WHAT THE TASK ASKS:
Exact copies of all the entries are needed.

Records from a collection:

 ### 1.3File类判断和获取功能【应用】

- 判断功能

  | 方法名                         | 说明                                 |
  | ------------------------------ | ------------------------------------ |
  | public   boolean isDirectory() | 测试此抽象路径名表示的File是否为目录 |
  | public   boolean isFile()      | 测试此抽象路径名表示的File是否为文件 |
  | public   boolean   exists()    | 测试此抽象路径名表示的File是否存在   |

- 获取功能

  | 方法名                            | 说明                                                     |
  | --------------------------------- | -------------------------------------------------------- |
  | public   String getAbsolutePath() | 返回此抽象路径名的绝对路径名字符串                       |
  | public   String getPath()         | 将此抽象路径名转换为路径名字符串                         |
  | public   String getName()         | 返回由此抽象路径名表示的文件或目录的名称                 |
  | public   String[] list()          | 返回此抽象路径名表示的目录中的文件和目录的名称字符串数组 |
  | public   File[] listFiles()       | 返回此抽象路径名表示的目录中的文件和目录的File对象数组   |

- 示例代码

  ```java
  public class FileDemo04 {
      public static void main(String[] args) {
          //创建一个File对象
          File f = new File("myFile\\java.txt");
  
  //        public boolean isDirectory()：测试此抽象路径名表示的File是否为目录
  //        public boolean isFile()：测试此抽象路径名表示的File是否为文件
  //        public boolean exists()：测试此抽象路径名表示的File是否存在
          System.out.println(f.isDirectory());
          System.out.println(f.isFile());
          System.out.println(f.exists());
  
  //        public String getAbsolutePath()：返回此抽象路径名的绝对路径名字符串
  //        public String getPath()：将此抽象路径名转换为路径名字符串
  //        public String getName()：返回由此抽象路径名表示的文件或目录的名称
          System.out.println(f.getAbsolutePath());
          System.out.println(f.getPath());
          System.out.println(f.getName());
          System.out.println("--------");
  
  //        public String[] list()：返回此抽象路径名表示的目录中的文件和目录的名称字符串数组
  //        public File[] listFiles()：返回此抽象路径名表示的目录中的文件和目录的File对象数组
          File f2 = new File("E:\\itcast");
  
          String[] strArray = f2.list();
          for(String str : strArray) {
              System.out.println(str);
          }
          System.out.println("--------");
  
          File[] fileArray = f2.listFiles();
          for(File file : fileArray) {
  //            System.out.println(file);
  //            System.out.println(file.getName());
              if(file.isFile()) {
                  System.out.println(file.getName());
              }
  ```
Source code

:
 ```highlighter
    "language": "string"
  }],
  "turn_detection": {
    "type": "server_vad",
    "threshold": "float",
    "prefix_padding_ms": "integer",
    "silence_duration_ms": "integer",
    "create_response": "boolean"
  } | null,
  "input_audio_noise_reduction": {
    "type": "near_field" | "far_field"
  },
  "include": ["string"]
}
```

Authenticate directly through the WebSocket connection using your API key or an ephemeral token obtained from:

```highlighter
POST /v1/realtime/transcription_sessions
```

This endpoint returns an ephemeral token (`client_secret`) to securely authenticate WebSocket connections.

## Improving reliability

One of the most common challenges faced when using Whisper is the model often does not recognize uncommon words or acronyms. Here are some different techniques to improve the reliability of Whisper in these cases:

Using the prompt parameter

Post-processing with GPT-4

SOLUTION TO THIS EXERCISE:
 ### 1.3File类判断和获取功能【应用】

- 判断功能

  | 方法名                         | 说明                                 |
  | ------------------------------ | ------------------------------------ |
  | public   boolean isDirectory() | 测试此抽象路径名表示的File是否为目录 |
  | public   boolean isFile()      | 测试此抽象路径名表示的File是否为文件 |
  | public   boolean   exists()    | 测试此抽象路径名表示的File是否存在   |

- 获取功能

  | 方法名                            | 说明                                                     |
  | --------------------------------- | -------------------------------------------------------- |
  | public   String getAbsolutePath() | 返回此抽象路径名的绝对路径名字符串                       |
  | public   String getPath()         | 将此抽象路径名转换为路径名字符串                         |
  | public   String getName()         | 返回由此抽象路径名表示的文件或目录的名称                 |
  | public   String[] list()          | 返回此抽象路径名表示的目录中的文件和目录的名称字符串数组 |
  | public   File[] listFiles()       | 返回此抽象路径名表示的目录中的文件和目录的File对象数组   |

- 示例代码

  ```java
  public class FileDemo04 {
      public static void main(String[] args) {
          //创建一个File对象
          File f = new File("myFile\\java.txt");
  
  //        public boolean isDirectory()：测试此抽象路径名表示的File是否为目录
  //        public boolean isFile()：测试此抽象路径名表示的File是否为文件
  //        public boolean exists()：测试此抽象路径名表示的File是否存在
          System.out.println(f.isDirectory());
          System.out.println(f.isFile());
          System.out.println(f.exists());
  
  //        public String getAbsolutePath()：返回此抽象路径名的绝对路径名字符串
  //        public String getPath()：将此抽象路径名转换为路径名字符串
  //        public String getName()：返回由此抽象路径名表示的文件或目录的名称
          System.out.println(f.getAbsolutePath());
          System.out.println(f.getPath());
          System.out.println(f.getName());
          System.out.println("--------");
  
  //        public String[] list()：返回此抽象路径名表示的目录中的文件和目录的名称字符串数组
  //        public File[] listFiles()：返回此抽象路径名表示的目录中的文件和目录的File对象数组
          File f2 = new File("E:\\itcast");
  
          String[] strArray = f2.list();
          for(String str : strArray) {
              System.out.println(str);
          }
          System.out.println("--------");
  
          File[] fileArray = f2.listFiles();
          for(File file : fileArray) {
  //            System.out.println(file);
  //            System.out.println(file.getName());
              if(file.isFile()) {
                  System.out.println(file.getName());
              }
  ```
Source code

:
 ```highlighter
    "language": "string"
  }],
  "turn_detection": {
    "type": "server_vad",
    "threshold": "float",
    "prefix_padding_ms": "integer",
    "silence_duration_ms": "integer",
    "create_response": "boolean"
  } | null,
  "input_audio_noise_reduction": {
    "type": "near_field" | "far_field"
  },
  "include": ["string"]
}
```

Authenticate directly through the WebSocket connection using your API key or an ephemeral token obtained from:

```highlighter
POST /v1/realtime/transcription_sessions
```

This endpoint returns an ephemeral token (`client_secret`) to securely authenticate WebSocket connections.

## Improving reliability

One of the most common challenges faced when using Whisper is the model often does not recognize uncommon words or acronyms. Here are some different techniques to improve the reliability of Whisper in these cases:

Using the prompt parameter

Post-processing with GPT-4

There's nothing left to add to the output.